| Your task |
Every line from the one holding "governance, web development, and" through the one holding "blank template" in the data below must be returned exactly, both ends included, with pictures left out and nothing else added.

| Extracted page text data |

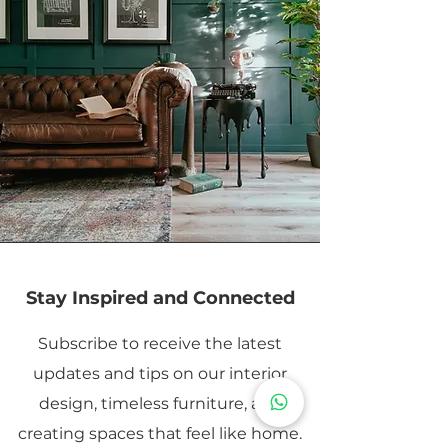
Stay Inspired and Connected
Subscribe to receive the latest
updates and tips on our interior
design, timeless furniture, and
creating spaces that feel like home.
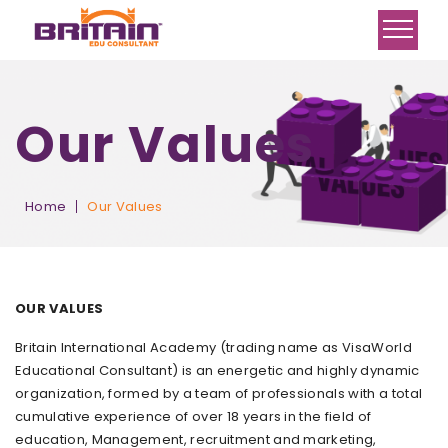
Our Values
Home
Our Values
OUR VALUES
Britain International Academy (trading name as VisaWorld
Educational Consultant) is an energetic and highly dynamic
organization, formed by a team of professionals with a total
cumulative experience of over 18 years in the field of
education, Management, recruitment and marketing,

* * *

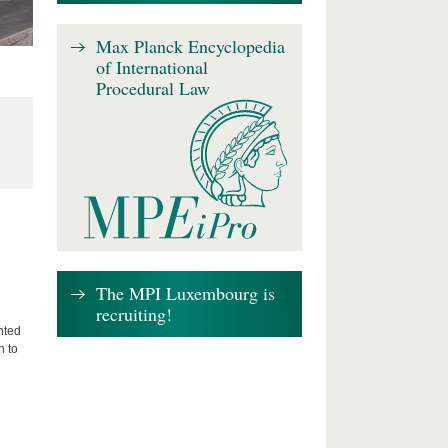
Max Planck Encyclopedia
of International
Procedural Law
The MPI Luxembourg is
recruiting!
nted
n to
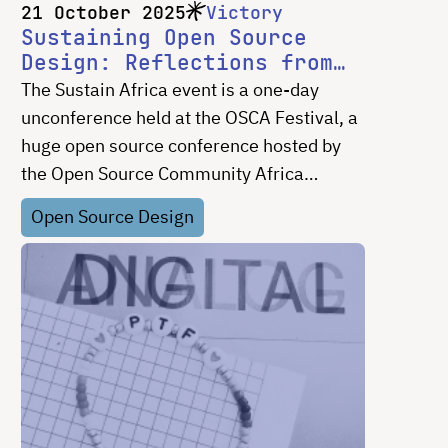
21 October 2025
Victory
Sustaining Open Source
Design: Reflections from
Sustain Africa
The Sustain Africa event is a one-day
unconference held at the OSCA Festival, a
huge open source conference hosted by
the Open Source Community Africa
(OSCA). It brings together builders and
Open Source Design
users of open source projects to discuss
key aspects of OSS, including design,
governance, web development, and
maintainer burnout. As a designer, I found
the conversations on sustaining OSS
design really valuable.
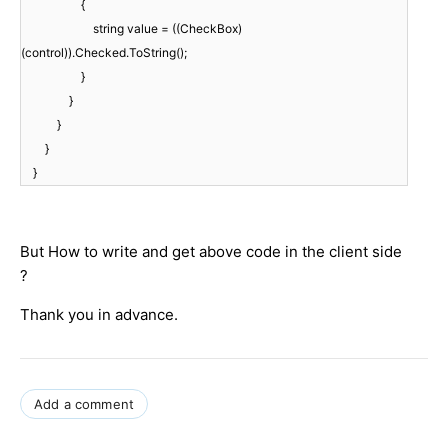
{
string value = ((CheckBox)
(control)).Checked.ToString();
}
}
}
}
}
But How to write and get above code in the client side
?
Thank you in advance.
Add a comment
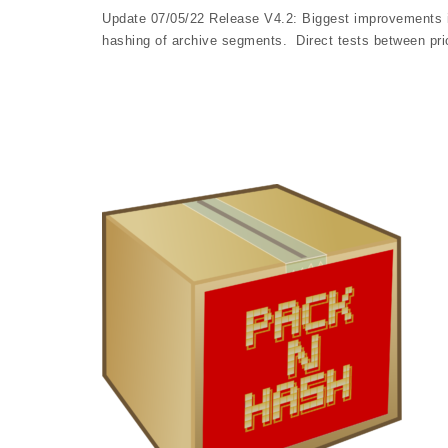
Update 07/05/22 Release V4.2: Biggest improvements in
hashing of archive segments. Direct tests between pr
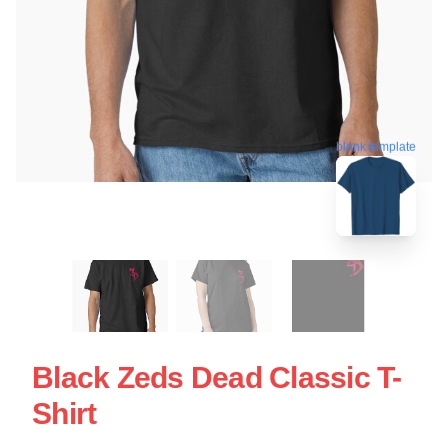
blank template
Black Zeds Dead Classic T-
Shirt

| Response to this task |
governance, web development, and
maintainer burnout. As a designer, I found
the conversations on sustaining OSS
design really valuable.
{
string value = ((CheckBox)
(control)).Checked.ToString();
}
}
}
}
}
But How to write and get above code in the client side
?
Thank you in advance.
Add a comment
Update 07/05/22 Release V4.2: Biggest improvements in
hashing of archive segments. Direct tests between pr
blank template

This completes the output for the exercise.